BD4004 Image Processing and Analysis Syllabus:

BD4004 Image Processing and Analysis Syllabus – Anna University PG Syllabus Regulation 2021

COURSE OBJECTIVES:

 To understand the basics of digital images and noise models
 To understand spatial domain filters and frequency domain filters
 To understand the image processing techniques
 To familiarize the image processing environment and their applications
 To appreciate the use of image processing in various applications

UNIT I SPATIAL DOMAIN PROCESSING

Introduction to image processing – imaging modalities – image file formats – image sensing and acquisition – image sampling and quantization – noise models – spatial filtering operations – histograms – smoothing filters – sharpening filters – fuzzy techniques for spatial filtering – spatial filters for noise removal.

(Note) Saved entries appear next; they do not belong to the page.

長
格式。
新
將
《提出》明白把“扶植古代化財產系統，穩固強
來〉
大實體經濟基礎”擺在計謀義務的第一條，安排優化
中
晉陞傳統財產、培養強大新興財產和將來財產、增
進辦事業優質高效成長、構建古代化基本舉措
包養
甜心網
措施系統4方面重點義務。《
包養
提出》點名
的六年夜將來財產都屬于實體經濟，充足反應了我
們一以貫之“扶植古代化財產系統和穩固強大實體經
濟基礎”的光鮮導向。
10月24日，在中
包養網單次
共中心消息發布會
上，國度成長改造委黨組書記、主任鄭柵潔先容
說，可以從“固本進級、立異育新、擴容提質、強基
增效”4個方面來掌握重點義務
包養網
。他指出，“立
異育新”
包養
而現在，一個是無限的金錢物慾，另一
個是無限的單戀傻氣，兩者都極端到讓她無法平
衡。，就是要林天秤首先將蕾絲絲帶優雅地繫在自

UNIT II FREQUENCY DOMAIN PROCESSING

Frequency domain – Review of Fourier Transform (FT), Discrete Fourier Transform (DFT), and Fast Fourier Transform (FFT) – filtering in frequency domain – image smoothing – image sharpening – selective filtering – frequency domain noise filters wavelets – Haar Transform – multi resolution expansions – wavelet transforms wavelets based image processing.

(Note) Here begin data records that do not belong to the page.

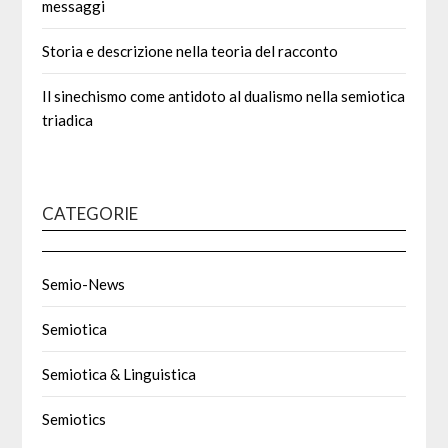
messaggi
Storia e descrizione nella teoria del racconto
Il sinechismo come antidoto al dualismo nella semiotica
triadica
CATEGORIE
Semio-News
Semiotica
Semiotica & Linguistica
Semiotics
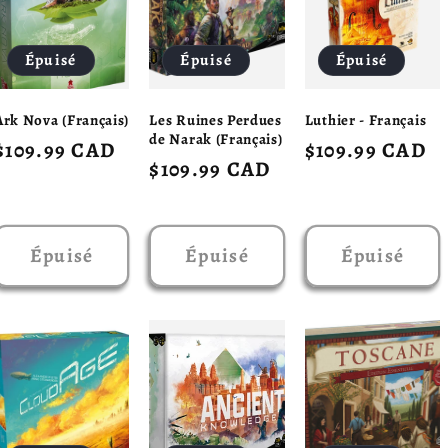
Épuisé
Épuisé
Épuisé
Ark Nova (Français)
Les Ruines Perdues
Luthier - Français
de Narak (Français)
Prix
$109.99 CAD
Prix
$109.99 CAD
Prix
$109.99 CAD
habituel
habituel
habituel
Épuisé
Épuisé
Épuisé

UNIT III SEGMENTATION AND EDGE DETECTION

Thresholding techniques – region growing methods – region splitting and merging adaptive thresholding – threshold selection – global valley – histogram concavity edge detection –template matching – gradient operators – circular operators differential edge operators –hysteresis thresholding – Canny operator – Laplacian operator – active contours – object segmentation.

UNIT IV INTEREST POINTS, MORPHOLOGY, AND TEXTURE

Corner and interest point detection – template matching – second order derivatives median filter based detection – Harris interest point operator – corner orientation local invariant feature detectors and descriptors – morphology – dilation and erosion morphological operators – grayscale morphology – noise and morphology – texture texture analysis – co-occurrence matrices – Laws’ texture energy approach – Ade’s eigen filter approach.

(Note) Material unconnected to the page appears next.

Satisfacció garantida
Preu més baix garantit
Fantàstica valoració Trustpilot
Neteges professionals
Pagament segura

UNIT V COLOR IMAGES AND IMAGE COMPRESSION

Color models – pseudo colors – full-color image processing – color transformations smoothing and sharpening of color images – image segmentation based on color noise in color images. Image Compression – redundancy in images – coding redundancy – irrelevant information in images – image compression models – basic compression methods – digital image watermarking.

TOTAL : 45 PERIODS

COURSE OUTCOMES:

CO1: Design and implement algorithms for image processing applications that incorporates different concepts of medical Image Processing
CO2: Explain image modalities, sensing, acquisition, sampling, and quantization, noise models and implement spatial filter operations
CO3: Familiar with the use of MATLAB and its equivalent open source tools
CO4: Critically analyze different approaches to image processing applications
CO5: Explore the possibility of applying Image processing concepts in various applications

REFERENCES:

1. E. R. Davies, “Computer & Machine Vision”, Fourth Edition, Academic Press, 2012.
2. S. Sridhar, “Digital Image Processing”, 2nd Edition, Oxford University Press, 2016.
3. W. Burger and M. Burge, “Digital Image Processing: An Algorithmic Introduction using Java”, Springer,2nd edition, 2016.
4. John C. Russ, “The Image Processing Handbook”, Sixth Edition, CRC Press, 2011.
5. R. C. Gonzalez and R. E. Woods, “Digital Image Processing”, Third Edition, Pearson,2008.
6. Mark Nixon and Alberto S. Aquado, “Feature Extraction & Image Processing for Computer Vision”, Third Edition, Academic Press, 2013.
7. D. L. Baggio et al., “Mastering OpenCV with Practical Computer Vision Projects”, Packt Publishing, 2012.
8. Jan Erik Solem, “Programming Computer Vision with Python: Tools and algorithms for analyzing images”, O’Reilly Media, 2012.